** Opening RECORDS FOR THE TASK block **

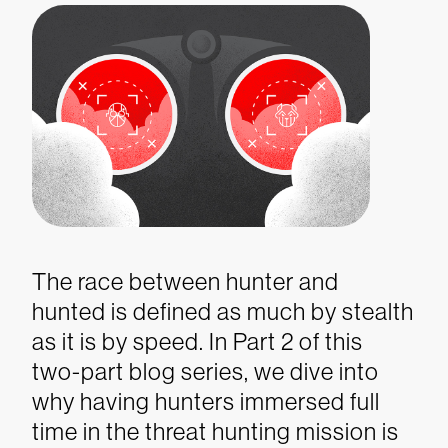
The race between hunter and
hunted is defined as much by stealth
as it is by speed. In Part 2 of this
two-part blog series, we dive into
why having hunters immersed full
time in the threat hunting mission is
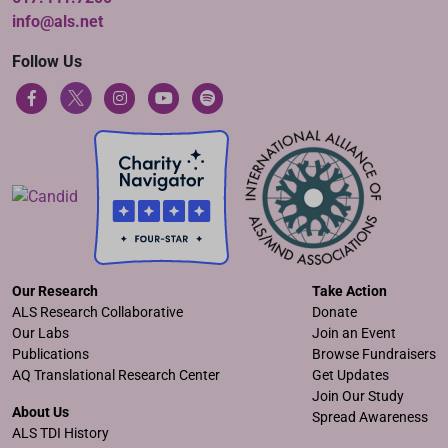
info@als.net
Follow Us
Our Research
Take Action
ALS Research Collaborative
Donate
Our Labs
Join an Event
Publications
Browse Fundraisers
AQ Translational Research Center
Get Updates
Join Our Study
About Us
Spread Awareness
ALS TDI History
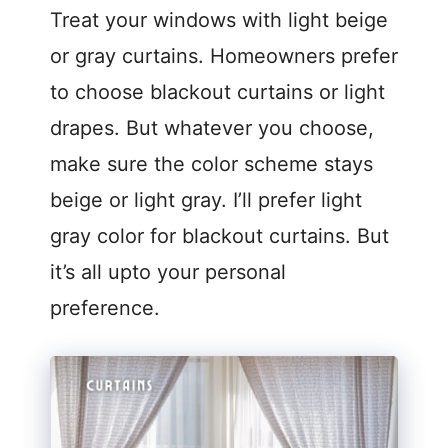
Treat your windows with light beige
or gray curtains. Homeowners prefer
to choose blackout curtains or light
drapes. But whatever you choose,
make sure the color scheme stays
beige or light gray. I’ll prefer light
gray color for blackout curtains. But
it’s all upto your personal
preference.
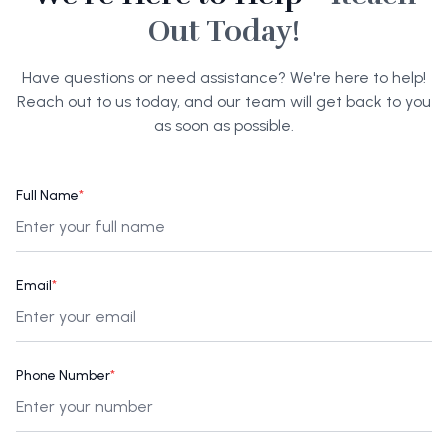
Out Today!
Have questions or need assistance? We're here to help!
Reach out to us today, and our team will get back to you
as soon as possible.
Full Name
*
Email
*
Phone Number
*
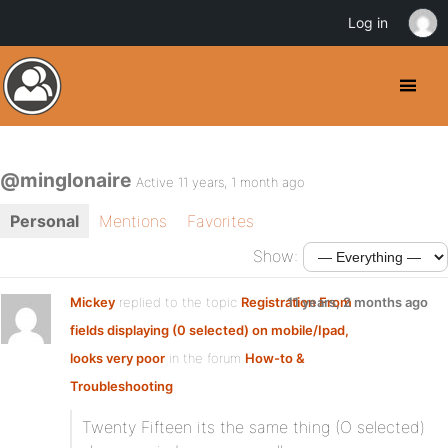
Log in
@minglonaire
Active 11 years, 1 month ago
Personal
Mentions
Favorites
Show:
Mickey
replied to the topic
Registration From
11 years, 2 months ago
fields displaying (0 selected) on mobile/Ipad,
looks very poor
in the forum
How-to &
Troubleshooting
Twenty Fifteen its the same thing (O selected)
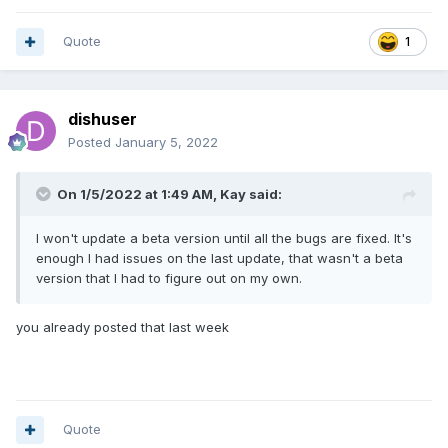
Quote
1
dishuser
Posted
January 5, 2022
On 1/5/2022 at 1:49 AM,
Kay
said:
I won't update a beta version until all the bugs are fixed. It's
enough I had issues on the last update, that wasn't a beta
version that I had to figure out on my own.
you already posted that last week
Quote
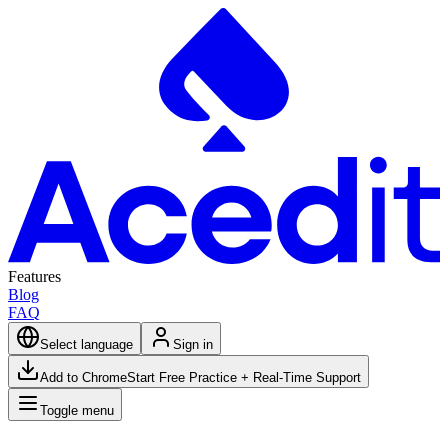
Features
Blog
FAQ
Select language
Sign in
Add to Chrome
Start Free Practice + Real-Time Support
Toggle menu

** Closing RECORDS FOR THE TASK block **

THE PROBLEM => Among the lines above, return those that contain the string "last".

REPLY =>
enough I had issues on the last update, that wasn't a beta
you already posted that last week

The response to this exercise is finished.